**PROBLEM A:**
List every street the post below about Sylvia Beach's bookshop names.
**PROBLEM B:**
According to the post below about Sylvia Beach's bookshop, what address did the shop move to in the summer of 1921?

**TEXT FOR ANALYSIS:**

======

Wednesday, April 18, 2012


If Sylvia Beach did not invent “The English Bookshop” in Paris when she opened SHAKESPEARE & COMPANY at 8, rue Dupuytren in the 1920s, the reputation that her shop would acquire during its lifetime would bestow that honor on Miss Beach.  SHAKESPEARE & COMPANY became “home” to the expatriates who flocked to Paris in the 1920s.

James Joyce and Sylvia Beach at 8, rue Dupuytren

Rue Dupuytren was a narrow street that ran between Rue Monsieur le Prince and Rue de l’Ecole de Médecine.  The shop moved in the summer of 1921 to larger quarters at 12, rue de l’Odéon, a much nicer address.  The location at 8, rue Dupuytren was vacant in the early 1960s.

======

**SUPPLIED INFORMATION:**
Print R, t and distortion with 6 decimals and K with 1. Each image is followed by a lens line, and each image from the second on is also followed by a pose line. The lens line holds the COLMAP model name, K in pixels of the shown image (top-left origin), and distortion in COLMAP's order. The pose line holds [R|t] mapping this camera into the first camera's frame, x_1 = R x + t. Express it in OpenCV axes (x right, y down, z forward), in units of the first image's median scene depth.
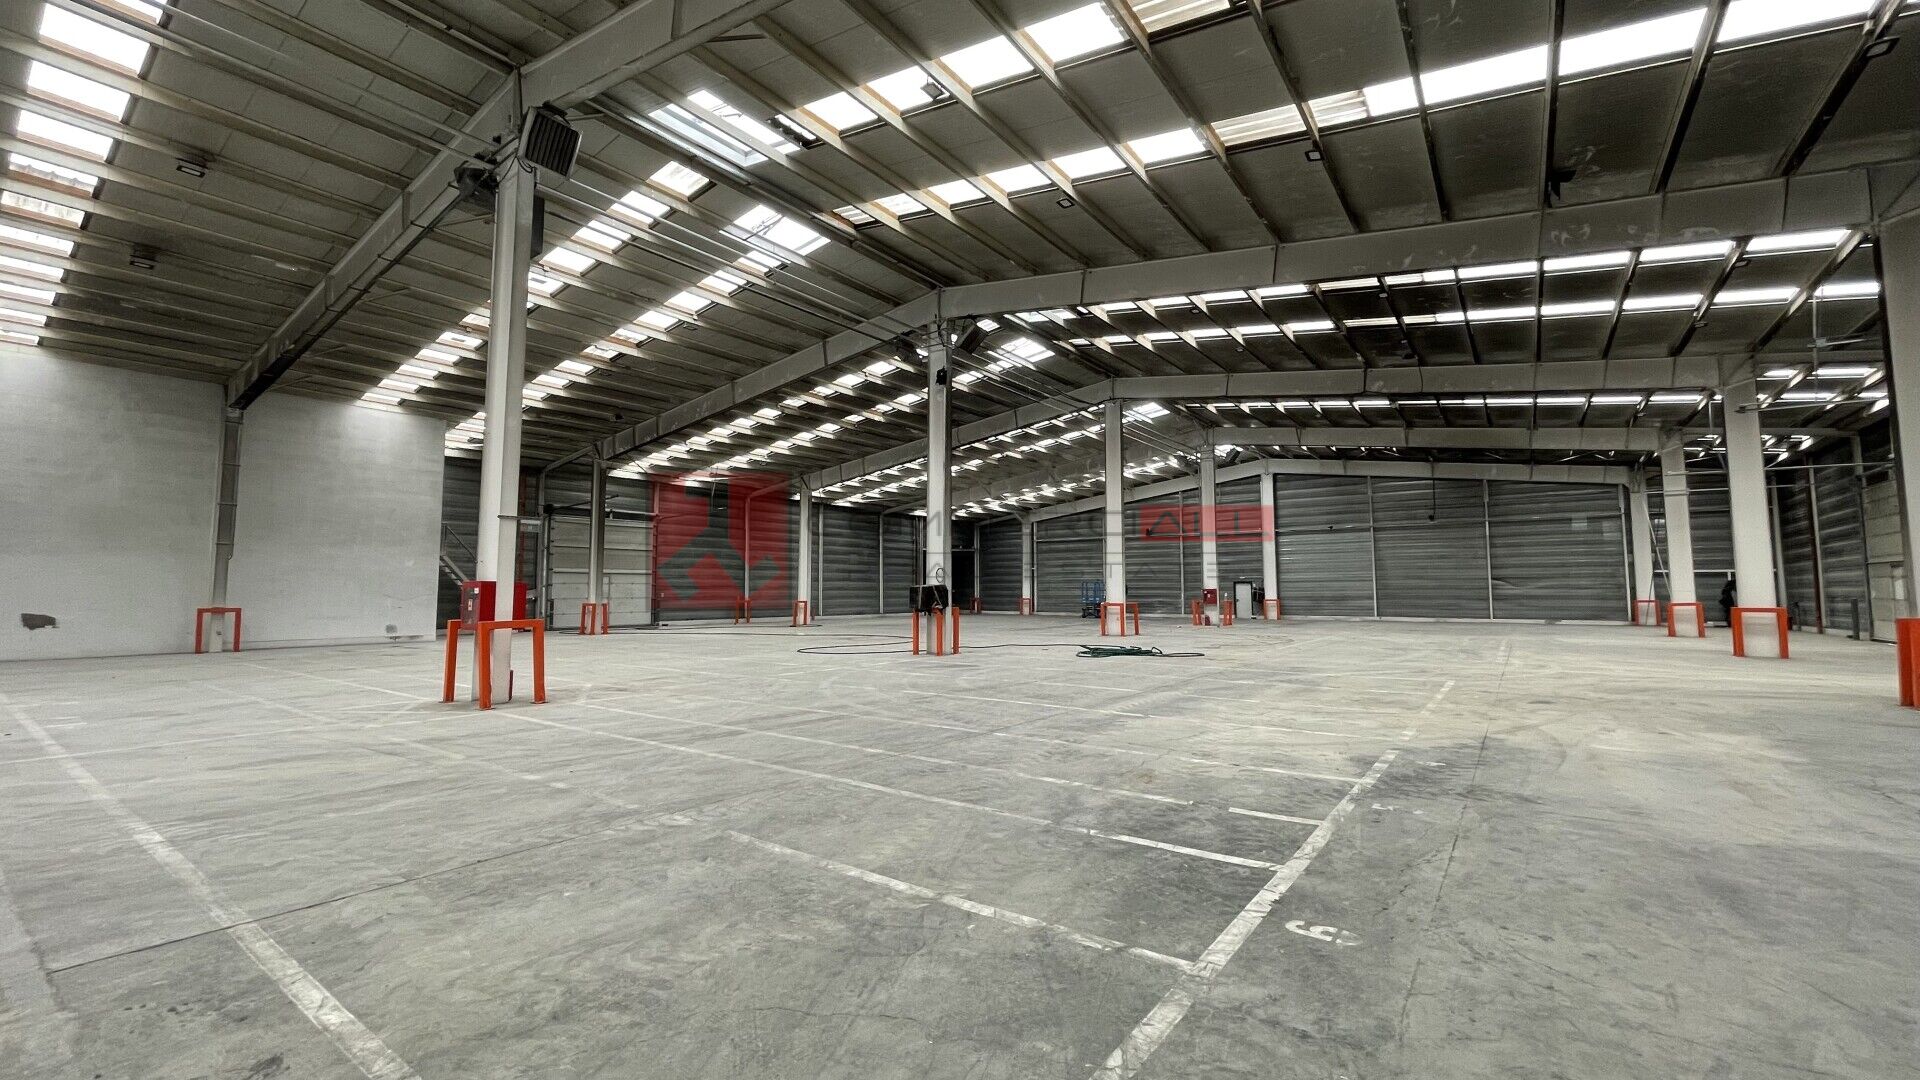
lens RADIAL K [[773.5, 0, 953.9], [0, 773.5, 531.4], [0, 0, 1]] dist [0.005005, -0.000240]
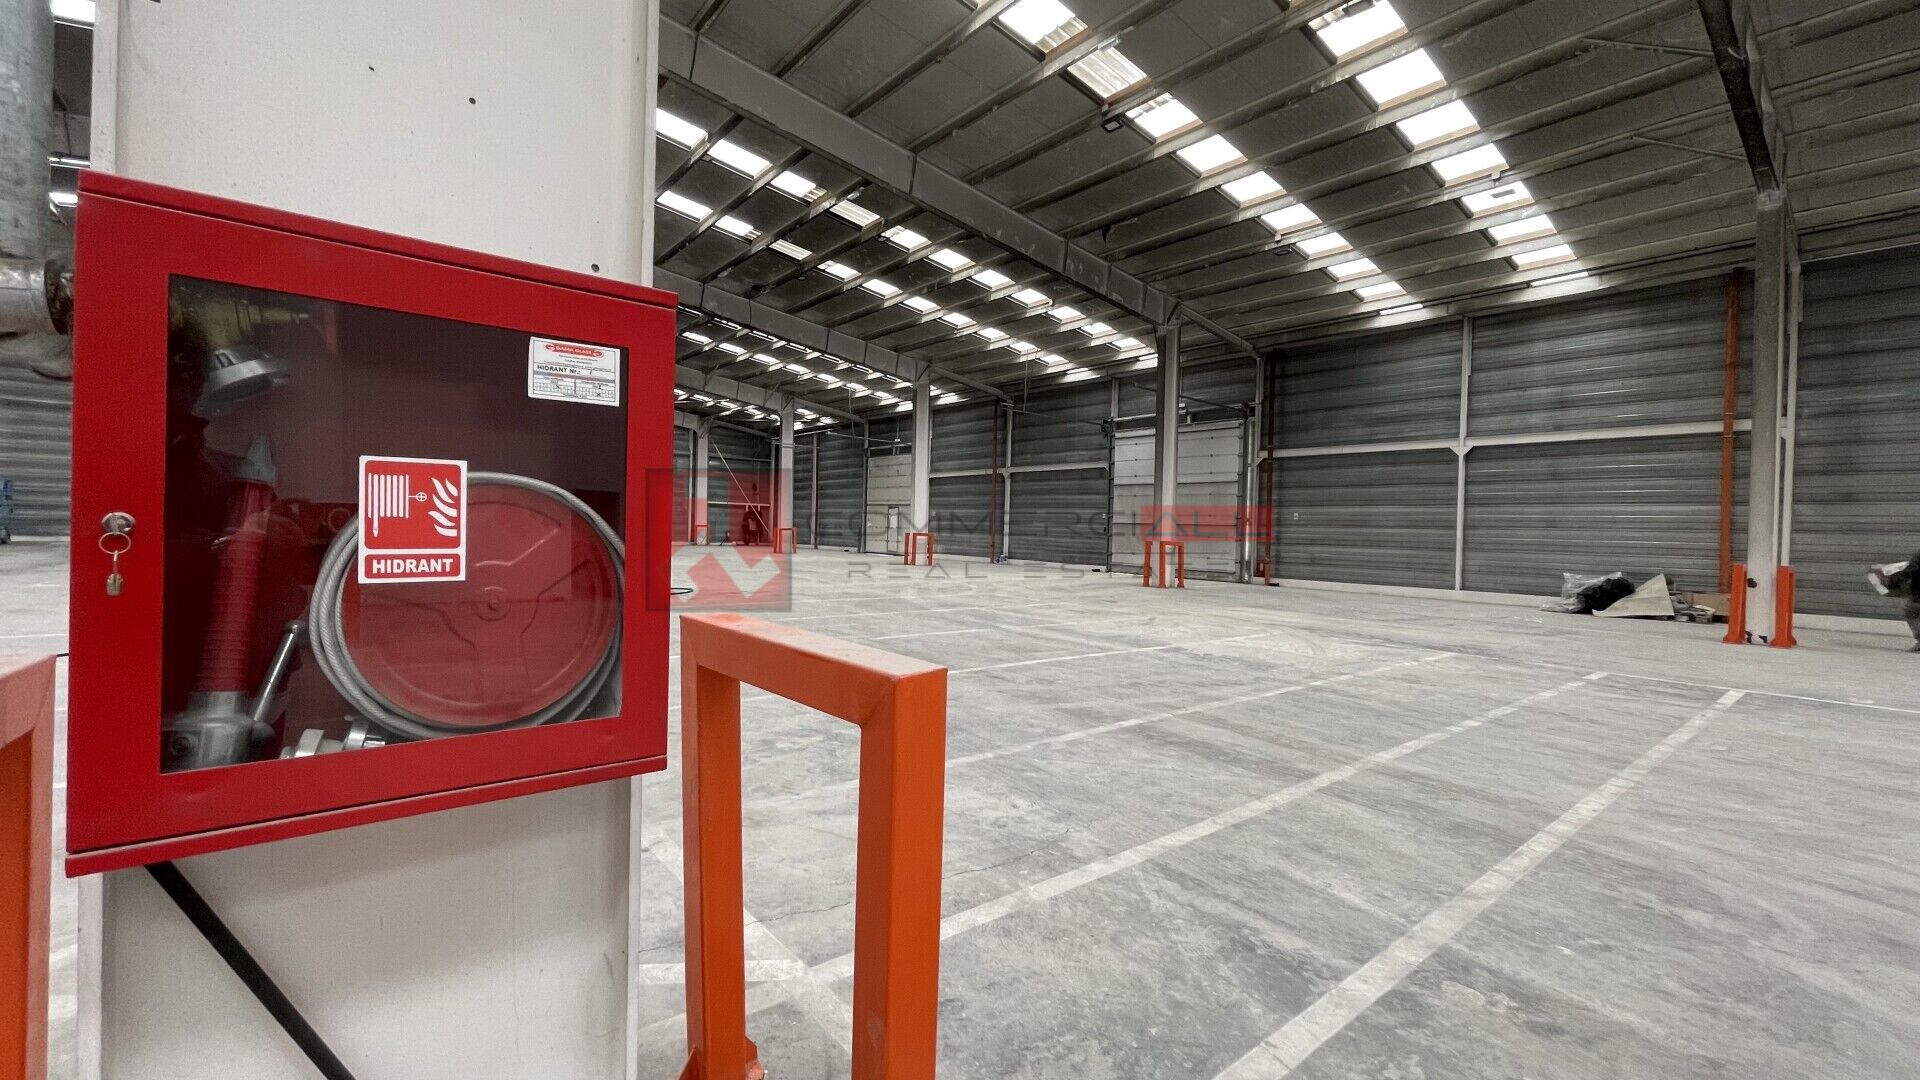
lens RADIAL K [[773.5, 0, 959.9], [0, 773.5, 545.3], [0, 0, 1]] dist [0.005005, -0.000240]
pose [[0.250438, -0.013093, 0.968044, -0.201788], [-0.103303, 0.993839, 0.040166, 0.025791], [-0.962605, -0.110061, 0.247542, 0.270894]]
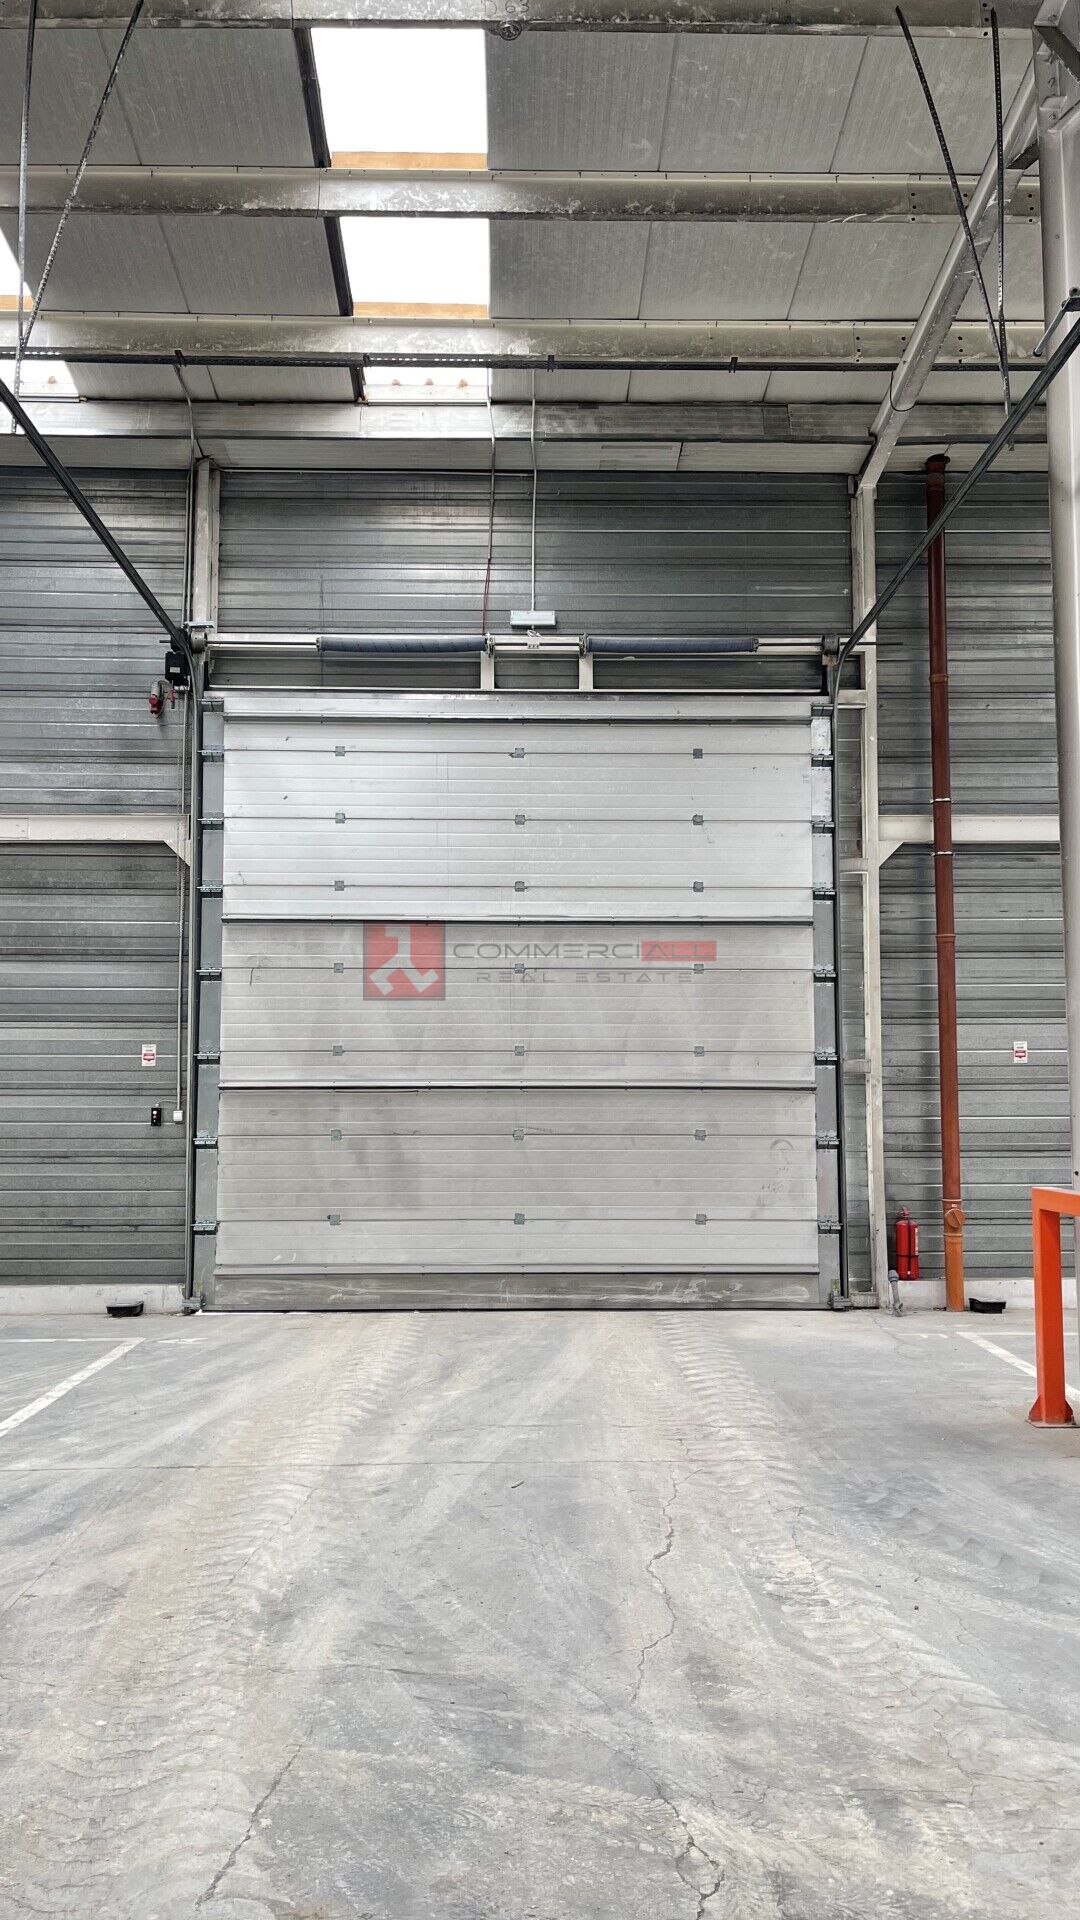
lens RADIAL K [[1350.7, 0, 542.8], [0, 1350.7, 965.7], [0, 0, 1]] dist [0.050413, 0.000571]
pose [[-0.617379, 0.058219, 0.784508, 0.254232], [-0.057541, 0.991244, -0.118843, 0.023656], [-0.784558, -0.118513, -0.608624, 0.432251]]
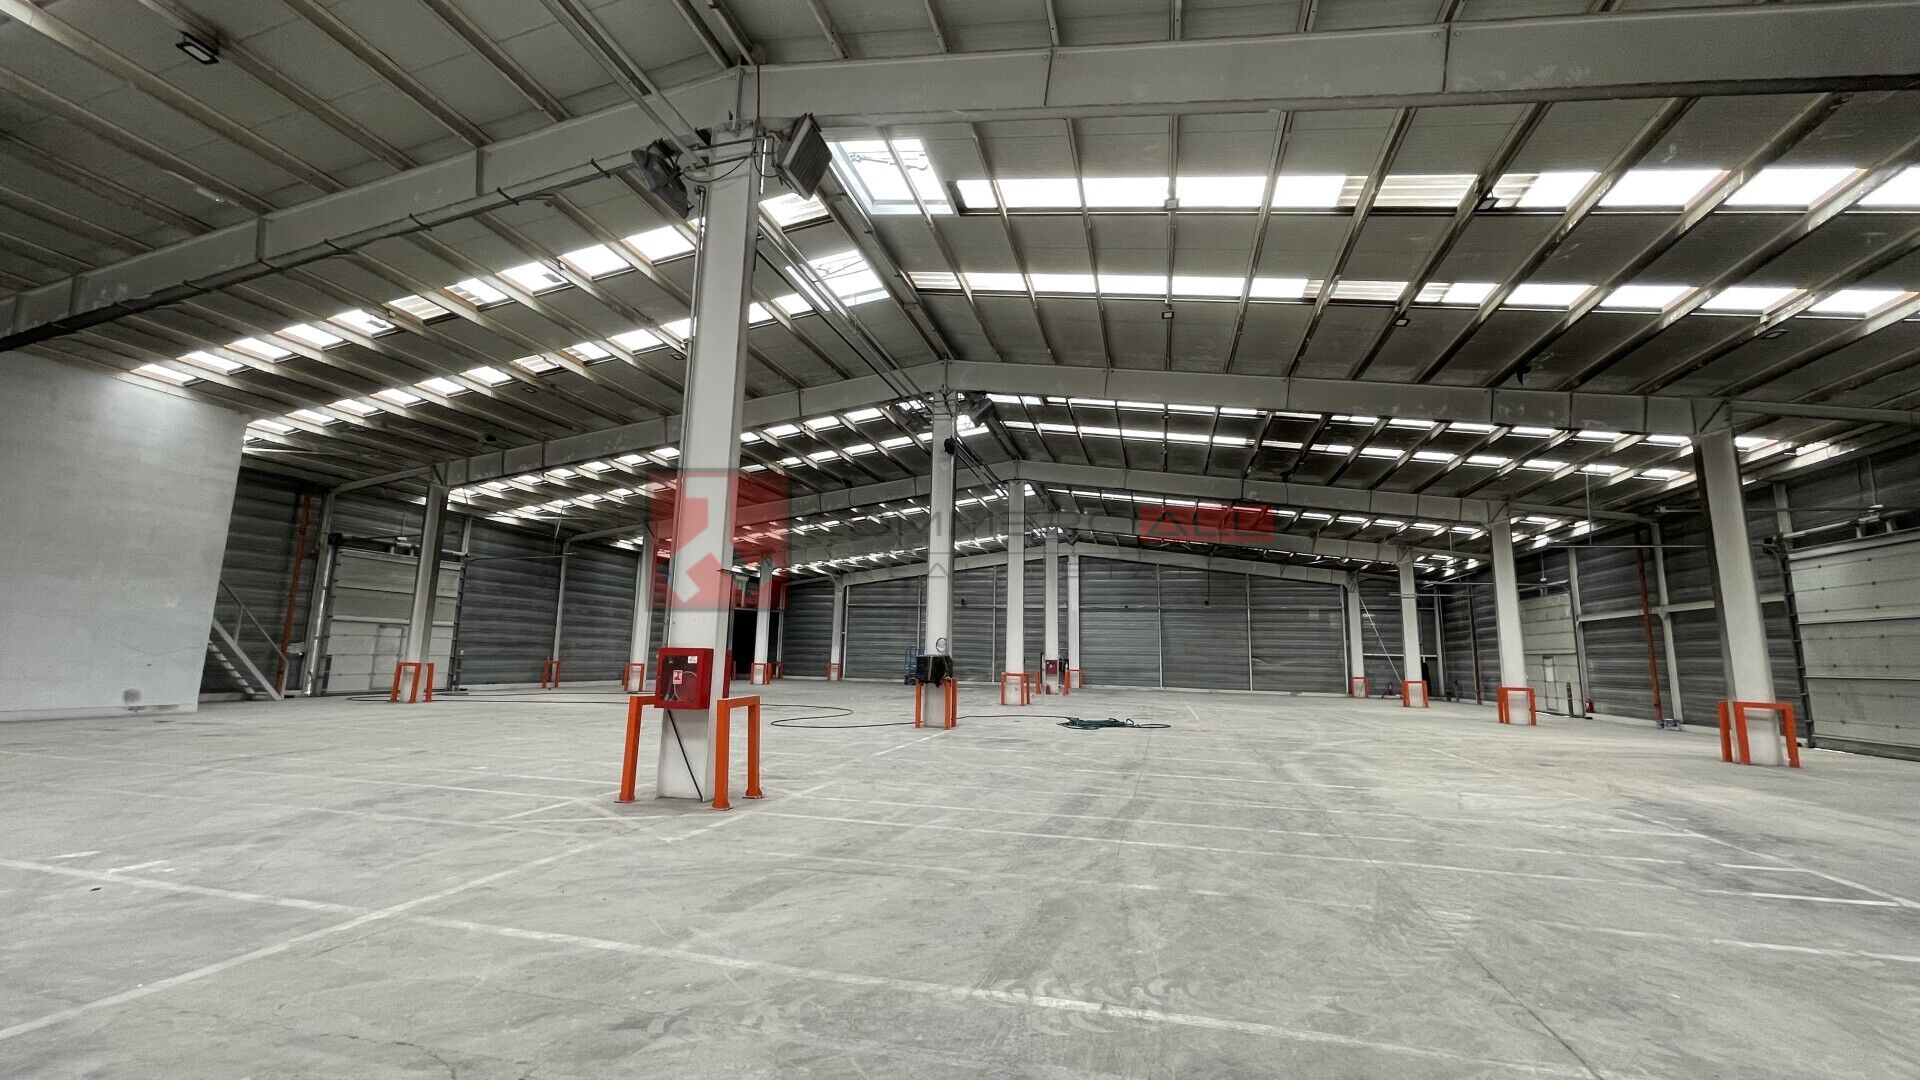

======

**EXERCISE OUTPUT A:**
Rue Dupuytren
Rue Monsieur le Prince
Rue de l'Ecole de Médecine
Rue de l'Odéon

**EXERCISE OUTPUT B:**
12, rue de l'Odéon